[proofplan]
Fix $k \geq 1$. We build $U_k$ by a universal simulation algorithm: on input $(e,x_1,\dots,x_k)$ it first decides whether $e$ is the code of a valid $k$-ary program, and if so it computes the initial configuration of that program on input $(x_1,\dots,x_k)$. It then repeatedly applies the effectively decoded one-step transition rule until the simulated computation halts. The effectiveness assumptions on the Gödel coding ensure that validity checking, initial-configuration construction, transition computation, and halt-output detection are all computable, so the simulator itself is a partial computable function.
[/proofplan]
[step:Fix the arity and extract the computable syntactic data from the coding]
Fix $k \geq 1$. By effectiveness of the Gödel coding, there is a total computable predicate
\begin{align*}
\operatorname{Valid}_k: \mathbb N \to \{0,1\}
\end{align*}
such that $\operatorname{Valid}_k(e)=1$ exactly when $e$ codes a valid program of arity $k$.
There is also a total computable map
\begin{align*}
\operatorname{Init}_k: \mathbb N^{k+1} \to \mathbb N
\end{align*}
which, for $\operatorname{Valid}_k(e)=1$, returns the code of the initial configuration of the program coded by $e$ on input $(x_1,\dots,x_k)$. Finally, there is a total computable map
\begin{align*}
\operatorname{Step}: \mathbb N \times \mathbb N \to \mathbb N
\end{align*}
such that $\operatorname{Step}(e,c)$ is the code of the next configuration of the program coded by $e$ from the configuration coded by $c$, whenever $e$ is valid and $c$ is a configuration code for that program.
These maps exist because, in an effective Gödel coding of a standard machine model, the program syntax, the arity declaration, the finite transition table, and the finite configuration data are uniformly decodable by an algorithm.
[/step]
[step:Define the universal simulator as a partial algorithm]
Define a partial algorithm $M_k$ with input set $\mathbb N^{k+1}$ and output set $\mathbb N$ as follows. On input $(e,x_1,\dots,x_k)$, first compute $\operatorname{Valid}_k(e)$.
If $\operatorname{Valid}_k(e)=0$, enter a fixed divergent computation, for example the computation that repeatedly replaces an internal counter $s \in \mathbb N$ by $s+1$ and never halts.
If $\operatorname{Valid}_k(e)=1$, compute
\begin{align*}
c_0 := \operatorname{Init}_k(e,x_1,\dots,x_k),
\end{align*}
where $c_0 \in \mathbb N$ is the code of the initial configuration. Then construct a sequence of configuration codes $(c_t)_{t \in \mathbb N \cup \{0\}}$ recursively by
\begin{align*}
c_{t+1} := \operatorname{Step}(e,c_t)
\end{align*}
for each $t \in \mathbb N \cup \{0\}$, unless $c_t$ is a halting configuration. At stage $t$, before computing $c_{t+1}$, the algorithm checks whether $c_t$ is a halting configuration. If it is, the algorithm decodes the output value $y \in \mathbb N$ from $c_t$ and halts with output $y$.
Let
\begin{align*}
U_k: \mathbb N^{k+1} \rightharpoonup \mathbb N
\end{align*}
be the partial function computed by $M_k$.

--- Required tasks ---
1 – Translate into French this sentence from the proof about the universal simulator: "These maps exist because, in an effective Gödel coding of a standard machine model, the program syntax, the arity declaration, the finite transition table, and the finite configuration data are uniformly decodable by an algorithm."
2 – Resume the proof about the universal simulator, picking up after its final sentence.
The lines that come next were taken from a separate source.

Stored data entries
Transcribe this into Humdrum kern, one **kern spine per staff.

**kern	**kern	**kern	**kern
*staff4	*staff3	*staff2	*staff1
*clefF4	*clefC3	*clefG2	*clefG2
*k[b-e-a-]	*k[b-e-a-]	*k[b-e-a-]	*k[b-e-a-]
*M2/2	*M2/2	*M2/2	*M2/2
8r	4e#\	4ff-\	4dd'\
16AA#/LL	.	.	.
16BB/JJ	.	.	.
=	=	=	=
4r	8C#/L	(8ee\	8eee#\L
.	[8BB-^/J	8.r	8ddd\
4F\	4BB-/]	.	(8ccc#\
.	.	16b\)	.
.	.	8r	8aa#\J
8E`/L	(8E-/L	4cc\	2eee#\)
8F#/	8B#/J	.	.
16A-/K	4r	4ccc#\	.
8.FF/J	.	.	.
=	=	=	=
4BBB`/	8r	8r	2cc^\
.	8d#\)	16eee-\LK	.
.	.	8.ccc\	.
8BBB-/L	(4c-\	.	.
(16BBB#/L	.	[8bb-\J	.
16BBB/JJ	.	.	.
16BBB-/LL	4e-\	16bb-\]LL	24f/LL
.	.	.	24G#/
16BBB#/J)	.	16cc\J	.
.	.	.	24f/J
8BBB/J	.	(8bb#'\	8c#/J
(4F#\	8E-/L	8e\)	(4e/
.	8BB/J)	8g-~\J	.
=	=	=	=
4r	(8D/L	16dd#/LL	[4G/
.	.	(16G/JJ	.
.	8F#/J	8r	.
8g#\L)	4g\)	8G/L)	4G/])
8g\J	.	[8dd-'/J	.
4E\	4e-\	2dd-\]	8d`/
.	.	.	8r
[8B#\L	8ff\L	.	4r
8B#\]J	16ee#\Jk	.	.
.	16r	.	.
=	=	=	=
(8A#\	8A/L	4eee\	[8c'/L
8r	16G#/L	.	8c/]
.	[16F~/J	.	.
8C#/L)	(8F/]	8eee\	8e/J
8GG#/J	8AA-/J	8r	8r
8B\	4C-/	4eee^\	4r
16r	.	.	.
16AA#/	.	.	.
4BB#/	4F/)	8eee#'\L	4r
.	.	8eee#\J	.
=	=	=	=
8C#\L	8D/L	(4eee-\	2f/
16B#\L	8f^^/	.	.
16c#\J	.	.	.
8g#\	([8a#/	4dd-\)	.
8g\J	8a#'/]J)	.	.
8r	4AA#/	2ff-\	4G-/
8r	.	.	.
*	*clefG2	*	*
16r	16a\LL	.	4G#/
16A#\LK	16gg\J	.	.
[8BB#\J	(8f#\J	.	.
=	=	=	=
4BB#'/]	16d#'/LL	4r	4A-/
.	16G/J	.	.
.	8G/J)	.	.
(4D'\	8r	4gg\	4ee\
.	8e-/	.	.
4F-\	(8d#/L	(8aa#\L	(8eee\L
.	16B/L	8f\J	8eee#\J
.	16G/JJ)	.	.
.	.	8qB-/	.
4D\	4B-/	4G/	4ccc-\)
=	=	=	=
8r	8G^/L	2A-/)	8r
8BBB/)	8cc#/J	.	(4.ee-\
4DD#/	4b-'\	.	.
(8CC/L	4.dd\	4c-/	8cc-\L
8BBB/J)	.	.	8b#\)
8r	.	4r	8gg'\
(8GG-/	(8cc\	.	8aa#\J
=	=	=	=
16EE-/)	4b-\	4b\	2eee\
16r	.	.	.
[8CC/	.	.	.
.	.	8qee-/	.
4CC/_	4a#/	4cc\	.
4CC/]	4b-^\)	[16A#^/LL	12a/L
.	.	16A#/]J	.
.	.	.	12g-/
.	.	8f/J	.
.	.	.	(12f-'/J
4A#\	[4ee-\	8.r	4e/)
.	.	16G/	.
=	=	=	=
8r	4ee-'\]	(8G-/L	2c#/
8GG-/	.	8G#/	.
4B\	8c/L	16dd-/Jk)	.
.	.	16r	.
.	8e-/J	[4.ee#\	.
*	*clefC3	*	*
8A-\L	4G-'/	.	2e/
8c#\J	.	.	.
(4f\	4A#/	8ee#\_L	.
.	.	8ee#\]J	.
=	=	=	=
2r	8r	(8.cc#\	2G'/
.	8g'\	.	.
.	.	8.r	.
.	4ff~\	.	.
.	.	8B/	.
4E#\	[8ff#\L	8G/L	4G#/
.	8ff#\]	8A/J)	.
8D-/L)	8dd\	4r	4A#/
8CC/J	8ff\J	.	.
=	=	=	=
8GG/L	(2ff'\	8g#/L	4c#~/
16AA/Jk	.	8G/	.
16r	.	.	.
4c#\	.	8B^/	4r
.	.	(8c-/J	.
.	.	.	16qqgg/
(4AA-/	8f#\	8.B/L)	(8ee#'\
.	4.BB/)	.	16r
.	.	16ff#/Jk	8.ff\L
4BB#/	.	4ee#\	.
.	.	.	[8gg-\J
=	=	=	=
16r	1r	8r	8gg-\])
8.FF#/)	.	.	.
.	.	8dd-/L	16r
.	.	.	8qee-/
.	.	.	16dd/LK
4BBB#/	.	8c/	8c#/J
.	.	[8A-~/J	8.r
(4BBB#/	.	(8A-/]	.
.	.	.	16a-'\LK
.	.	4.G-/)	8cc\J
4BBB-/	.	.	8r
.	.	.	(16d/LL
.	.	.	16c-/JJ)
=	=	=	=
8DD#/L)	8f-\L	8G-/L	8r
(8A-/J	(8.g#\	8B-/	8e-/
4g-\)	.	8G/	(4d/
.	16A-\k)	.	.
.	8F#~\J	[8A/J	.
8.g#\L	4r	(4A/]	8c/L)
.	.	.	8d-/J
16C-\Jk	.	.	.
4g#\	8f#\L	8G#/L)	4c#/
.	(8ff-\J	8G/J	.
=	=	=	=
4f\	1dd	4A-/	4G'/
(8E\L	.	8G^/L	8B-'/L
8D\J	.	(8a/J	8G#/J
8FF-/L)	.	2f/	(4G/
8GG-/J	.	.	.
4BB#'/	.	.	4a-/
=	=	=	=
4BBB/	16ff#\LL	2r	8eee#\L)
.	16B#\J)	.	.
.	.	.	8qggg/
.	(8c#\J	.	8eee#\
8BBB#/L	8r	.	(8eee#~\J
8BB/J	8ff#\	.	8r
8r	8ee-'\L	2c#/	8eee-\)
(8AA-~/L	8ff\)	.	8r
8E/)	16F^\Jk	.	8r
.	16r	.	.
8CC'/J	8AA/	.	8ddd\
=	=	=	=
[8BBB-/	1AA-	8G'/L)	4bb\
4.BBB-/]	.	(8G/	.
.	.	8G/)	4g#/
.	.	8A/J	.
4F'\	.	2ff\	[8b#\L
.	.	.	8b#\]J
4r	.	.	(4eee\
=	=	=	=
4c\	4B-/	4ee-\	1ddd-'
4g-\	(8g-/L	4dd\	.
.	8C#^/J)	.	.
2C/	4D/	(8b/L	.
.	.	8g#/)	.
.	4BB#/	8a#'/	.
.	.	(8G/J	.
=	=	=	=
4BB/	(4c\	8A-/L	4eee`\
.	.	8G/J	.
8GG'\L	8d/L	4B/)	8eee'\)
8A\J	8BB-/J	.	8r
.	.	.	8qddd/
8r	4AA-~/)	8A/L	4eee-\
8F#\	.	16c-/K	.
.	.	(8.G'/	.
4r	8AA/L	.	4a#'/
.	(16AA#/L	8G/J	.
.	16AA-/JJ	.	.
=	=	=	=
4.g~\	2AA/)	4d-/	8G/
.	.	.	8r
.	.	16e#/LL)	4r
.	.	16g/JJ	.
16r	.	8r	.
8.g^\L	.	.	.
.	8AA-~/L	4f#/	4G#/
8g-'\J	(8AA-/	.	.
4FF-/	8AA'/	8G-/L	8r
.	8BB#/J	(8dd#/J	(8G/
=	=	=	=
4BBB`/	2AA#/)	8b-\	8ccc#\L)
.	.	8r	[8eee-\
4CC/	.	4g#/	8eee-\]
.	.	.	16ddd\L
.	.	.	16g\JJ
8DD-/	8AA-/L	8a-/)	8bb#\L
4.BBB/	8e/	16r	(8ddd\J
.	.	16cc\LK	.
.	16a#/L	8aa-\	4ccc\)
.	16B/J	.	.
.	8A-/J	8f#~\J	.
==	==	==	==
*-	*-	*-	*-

--- Solved tasks ---
1 – Ces applications existent parce que, dans un codage de Gödel effectif d'un modèle de machine standard, la syntaxe des programmes, la déclaration d'arité, la table de transition finie et les données de configuration finies sont uniformément décodables par un algorithme.

2 –
[guided]
We now spell out why this really defines a partial computable function. The input to the universal algorithm is a tuple $(e,x_1,\dots,x_k) \in \mathbb N^{k+1}$. The first operation is the computation of
\begin{align*}
\operatorname{Valid}_k(e) \in \{0,1\}.
\end{align*}
This is a computable test because the Gödel coding is effective: an algorithm can inspect the code $e$ and decide whether it represents a syntactically valid program whose input arity is $k$.
If $\operatorname{Valid}_k(e)=0$, the algorithm deliberately performs a fixed non-halting procedure. This makes $U_k(e,x_1,\dots,x_k)$ undefined, matching the convention that an invalid code represents a nowhere-defined function.
Assume now that $\operatorname{Valid}_k(e)=1$. The algorithm computes the natural number
\begin{align*}
c_0 := \operatorname{Init}_k(e,x_1,\dots,x_k),
\end{align*}
which is the encoded initial configuration of the program coded by $e$ on the input tuple $(x_1,\dots,x_k)$. A configuration code contains all finite data needed to continue the computation: the current state, tape or register contents, head positions or instruction pointer, and any other finite machine-state data used by the chosen standard model.
The algorithm then iterates the computable transition map
\begin{align*}
\operatorname{Step}: \mathbb N \times \mathbb N \to \mathbb N.
\end{align*}
Thus, as long as the current configuration code $c_t$ is not halting, it computes
\begin{align*}
c_{t+1} := \operatorname{Step}(e,c_t).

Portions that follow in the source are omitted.